*** MATERIAL PROVIDED
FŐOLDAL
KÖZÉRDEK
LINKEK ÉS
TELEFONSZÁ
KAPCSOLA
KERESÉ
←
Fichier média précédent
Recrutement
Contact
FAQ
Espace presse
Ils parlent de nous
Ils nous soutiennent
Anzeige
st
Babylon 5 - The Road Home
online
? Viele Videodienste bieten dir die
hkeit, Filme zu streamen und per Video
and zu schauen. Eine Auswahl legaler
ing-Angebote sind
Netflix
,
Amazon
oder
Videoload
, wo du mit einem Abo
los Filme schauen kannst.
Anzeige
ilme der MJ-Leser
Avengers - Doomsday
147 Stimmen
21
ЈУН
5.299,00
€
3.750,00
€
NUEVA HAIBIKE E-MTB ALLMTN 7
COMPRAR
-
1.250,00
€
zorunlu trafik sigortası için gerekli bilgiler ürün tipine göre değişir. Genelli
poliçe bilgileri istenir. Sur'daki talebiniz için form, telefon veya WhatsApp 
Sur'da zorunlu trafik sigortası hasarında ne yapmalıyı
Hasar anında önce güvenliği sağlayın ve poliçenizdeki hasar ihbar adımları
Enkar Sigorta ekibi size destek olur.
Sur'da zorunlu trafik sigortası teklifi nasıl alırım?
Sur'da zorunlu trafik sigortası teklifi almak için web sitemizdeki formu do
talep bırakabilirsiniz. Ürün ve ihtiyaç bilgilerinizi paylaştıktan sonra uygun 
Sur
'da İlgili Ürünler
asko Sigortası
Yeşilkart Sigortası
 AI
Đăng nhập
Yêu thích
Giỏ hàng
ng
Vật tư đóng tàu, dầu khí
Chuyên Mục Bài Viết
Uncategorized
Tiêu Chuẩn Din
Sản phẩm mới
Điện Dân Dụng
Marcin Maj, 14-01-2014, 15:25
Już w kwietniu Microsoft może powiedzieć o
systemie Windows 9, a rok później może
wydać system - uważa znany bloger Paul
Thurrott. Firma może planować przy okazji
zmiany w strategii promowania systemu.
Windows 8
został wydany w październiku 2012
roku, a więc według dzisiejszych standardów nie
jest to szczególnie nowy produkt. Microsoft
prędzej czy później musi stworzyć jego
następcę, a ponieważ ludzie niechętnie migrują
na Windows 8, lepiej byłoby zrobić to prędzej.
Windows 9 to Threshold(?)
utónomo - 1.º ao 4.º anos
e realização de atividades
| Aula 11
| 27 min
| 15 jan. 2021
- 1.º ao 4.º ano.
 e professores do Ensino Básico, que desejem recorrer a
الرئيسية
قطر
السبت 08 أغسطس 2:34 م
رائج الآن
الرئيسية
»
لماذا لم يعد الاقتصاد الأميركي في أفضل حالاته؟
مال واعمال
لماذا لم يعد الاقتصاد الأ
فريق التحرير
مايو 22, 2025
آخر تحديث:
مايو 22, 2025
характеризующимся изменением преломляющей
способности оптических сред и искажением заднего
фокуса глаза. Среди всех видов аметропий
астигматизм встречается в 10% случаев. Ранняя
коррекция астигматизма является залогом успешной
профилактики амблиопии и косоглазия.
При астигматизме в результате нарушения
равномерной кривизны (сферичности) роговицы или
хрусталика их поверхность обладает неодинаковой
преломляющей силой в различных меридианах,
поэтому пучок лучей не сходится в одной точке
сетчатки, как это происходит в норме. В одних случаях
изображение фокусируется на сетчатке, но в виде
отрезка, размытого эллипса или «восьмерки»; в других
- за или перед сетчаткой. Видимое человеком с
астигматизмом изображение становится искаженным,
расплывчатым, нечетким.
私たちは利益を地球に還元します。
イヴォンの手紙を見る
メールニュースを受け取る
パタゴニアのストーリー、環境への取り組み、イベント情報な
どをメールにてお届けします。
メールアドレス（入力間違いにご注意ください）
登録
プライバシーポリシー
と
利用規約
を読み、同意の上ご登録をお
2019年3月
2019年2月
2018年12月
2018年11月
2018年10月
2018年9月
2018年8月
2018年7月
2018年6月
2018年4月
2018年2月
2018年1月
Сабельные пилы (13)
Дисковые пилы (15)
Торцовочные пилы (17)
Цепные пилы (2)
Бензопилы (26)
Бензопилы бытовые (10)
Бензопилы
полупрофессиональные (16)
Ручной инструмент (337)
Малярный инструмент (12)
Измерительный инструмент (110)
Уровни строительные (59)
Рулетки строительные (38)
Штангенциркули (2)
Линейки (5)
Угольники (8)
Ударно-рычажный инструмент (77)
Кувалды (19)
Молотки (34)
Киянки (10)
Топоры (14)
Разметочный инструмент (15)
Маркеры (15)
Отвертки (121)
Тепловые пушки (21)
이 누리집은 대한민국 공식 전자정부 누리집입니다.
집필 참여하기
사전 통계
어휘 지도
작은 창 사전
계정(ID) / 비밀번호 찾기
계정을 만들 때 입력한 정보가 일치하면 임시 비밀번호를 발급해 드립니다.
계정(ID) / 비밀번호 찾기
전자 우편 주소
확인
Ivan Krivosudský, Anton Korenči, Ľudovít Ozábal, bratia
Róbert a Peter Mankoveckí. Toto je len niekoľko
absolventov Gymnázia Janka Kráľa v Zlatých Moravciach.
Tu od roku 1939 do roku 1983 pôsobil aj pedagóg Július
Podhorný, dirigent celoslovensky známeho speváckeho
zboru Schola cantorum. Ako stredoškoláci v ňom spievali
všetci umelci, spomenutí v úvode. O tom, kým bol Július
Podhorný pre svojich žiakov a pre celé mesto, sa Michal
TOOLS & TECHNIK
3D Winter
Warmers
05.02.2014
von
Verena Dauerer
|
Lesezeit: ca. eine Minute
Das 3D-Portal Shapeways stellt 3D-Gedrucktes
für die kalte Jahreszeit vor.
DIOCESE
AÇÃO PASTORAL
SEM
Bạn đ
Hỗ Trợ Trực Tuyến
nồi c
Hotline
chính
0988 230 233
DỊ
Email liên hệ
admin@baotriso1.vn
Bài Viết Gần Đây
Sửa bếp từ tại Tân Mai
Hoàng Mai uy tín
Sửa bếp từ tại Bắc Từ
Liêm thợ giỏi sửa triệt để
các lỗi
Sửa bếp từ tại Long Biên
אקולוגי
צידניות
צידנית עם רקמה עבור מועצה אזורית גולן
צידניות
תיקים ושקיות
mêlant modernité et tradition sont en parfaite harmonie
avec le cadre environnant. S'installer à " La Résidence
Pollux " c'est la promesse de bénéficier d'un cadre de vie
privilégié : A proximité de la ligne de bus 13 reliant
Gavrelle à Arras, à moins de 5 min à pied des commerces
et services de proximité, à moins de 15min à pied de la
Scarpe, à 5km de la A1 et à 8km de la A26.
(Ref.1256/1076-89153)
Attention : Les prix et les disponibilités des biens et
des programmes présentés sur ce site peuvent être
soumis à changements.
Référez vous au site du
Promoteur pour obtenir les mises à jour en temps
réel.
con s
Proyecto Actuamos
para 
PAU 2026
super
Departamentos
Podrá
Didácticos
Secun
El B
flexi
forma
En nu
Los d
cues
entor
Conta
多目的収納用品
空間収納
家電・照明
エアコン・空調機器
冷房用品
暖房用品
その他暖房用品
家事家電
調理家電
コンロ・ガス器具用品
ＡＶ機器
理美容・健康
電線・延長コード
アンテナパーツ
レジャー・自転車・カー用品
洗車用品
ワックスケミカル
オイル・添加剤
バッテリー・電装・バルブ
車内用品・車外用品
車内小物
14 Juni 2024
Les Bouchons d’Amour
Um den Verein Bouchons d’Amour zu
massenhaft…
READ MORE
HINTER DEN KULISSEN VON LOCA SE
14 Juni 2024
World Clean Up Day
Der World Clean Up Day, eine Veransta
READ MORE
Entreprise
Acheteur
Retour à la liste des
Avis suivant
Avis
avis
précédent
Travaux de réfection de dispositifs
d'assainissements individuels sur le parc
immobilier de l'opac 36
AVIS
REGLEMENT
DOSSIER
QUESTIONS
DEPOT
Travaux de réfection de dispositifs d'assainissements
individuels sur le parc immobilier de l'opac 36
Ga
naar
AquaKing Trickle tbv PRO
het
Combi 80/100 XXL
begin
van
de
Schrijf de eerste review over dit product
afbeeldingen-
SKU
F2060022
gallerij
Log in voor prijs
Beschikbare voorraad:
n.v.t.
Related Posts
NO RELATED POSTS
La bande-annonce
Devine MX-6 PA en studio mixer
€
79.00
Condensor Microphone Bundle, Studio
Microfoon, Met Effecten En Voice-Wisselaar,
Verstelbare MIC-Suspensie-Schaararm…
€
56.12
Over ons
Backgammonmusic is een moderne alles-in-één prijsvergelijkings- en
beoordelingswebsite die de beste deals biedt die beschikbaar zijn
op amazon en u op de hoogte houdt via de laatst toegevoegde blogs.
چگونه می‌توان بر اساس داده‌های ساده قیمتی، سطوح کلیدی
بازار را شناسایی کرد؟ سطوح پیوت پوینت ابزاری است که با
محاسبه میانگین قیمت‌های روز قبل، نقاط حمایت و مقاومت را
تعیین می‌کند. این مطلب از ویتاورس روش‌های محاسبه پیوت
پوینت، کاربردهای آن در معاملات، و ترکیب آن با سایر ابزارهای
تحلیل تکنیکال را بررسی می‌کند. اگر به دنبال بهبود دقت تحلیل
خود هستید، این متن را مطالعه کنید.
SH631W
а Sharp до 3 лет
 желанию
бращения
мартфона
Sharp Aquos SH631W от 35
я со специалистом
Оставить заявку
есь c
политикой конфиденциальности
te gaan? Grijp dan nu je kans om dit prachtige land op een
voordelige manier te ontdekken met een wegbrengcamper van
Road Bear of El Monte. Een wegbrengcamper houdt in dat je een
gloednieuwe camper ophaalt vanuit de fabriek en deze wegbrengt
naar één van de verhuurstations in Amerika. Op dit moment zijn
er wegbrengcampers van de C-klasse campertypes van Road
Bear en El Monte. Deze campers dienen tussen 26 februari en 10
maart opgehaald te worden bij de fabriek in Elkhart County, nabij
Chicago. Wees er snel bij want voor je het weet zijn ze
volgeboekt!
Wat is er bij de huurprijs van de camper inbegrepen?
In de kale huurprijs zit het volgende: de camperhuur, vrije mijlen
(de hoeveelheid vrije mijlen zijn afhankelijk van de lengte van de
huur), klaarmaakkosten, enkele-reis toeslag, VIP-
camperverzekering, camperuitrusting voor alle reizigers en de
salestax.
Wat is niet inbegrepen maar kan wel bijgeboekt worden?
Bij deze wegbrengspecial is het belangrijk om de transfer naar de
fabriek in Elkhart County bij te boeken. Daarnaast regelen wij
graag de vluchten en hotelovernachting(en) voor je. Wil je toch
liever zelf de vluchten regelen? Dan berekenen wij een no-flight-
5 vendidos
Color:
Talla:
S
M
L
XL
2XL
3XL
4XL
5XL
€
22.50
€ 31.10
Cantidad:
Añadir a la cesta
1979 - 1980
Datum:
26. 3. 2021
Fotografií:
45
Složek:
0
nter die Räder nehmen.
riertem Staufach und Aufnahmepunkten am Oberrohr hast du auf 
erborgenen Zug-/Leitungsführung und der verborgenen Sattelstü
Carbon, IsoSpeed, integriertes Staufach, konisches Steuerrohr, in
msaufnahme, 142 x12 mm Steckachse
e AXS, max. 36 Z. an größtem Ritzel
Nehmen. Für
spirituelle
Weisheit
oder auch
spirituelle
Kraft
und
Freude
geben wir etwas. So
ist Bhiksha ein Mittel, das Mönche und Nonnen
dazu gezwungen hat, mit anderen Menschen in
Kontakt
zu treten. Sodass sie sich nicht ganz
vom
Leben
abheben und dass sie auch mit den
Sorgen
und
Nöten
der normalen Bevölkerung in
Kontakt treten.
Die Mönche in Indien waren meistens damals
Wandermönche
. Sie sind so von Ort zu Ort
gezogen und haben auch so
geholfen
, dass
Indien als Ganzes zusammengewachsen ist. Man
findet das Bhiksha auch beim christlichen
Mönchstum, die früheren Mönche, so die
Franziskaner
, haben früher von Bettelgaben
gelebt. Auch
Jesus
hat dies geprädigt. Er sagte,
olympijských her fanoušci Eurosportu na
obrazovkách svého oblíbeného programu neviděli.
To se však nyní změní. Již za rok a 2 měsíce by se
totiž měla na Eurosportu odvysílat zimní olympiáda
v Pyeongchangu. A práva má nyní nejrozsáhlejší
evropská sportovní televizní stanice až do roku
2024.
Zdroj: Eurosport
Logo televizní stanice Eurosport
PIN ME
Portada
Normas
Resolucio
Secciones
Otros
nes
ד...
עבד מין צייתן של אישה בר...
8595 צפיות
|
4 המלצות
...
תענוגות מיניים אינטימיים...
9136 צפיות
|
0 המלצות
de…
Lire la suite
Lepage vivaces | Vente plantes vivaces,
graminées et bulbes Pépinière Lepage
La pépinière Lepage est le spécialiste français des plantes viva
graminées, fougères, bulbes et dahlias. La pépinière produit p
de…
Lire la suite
******
* [TASK STATEMENT] Please output only the lines from the first line of the entries through the line with "Enkar Sigorta ekibi size destek olur.", both included, exactly as written.

* [PROBLEM SOLUTION]
FŐOLDAL
KÖZÉRDEK
LINKEK ÉS
TELEFONSZÁ
KAPCSOLA
KERESÉ
←
Fichier média précédent
Recrutement
Contact
FAQ
Espace presse
Ils parlent de nous
Ils nous soutiennent
Anzeige
st
Babylon 5 - The Road Home
online
? Viele Videodienste bieten dir die
hkeit, Filme zu streamen und per Video
and zu schauen. Eine Auswahl legaler
ing-Angebote sind
Netflix
,
Amazon
oder
Videoload
, wo du mit einem Abo
los Filme schauen kannst.
Anzeige
ilme der MJ-Leser
Avengers - Doomsday
147 Stimmen
21
ЈУН
5.299,00
€
3.750,00
€
NUEVA HAIBIKE E-MTB ALLMTN 7
COMPRAR
-
1.250,00
€
zorunlu trafik sigortası için gerekli bilgiler ürün tipine göre değişir. Genelli
poliçe bilgileri istenir. Sur'daki talebiniz için form, telefon veya WhatsApp 
Sur'da zorunlu trafik sigortası hasarında ne yapmalıyı
Hasar anında önce güvenliği sağlayın ve poliçenizdeki hasar ihbar adımları
Enkar Sigorta ekibi size destek olur.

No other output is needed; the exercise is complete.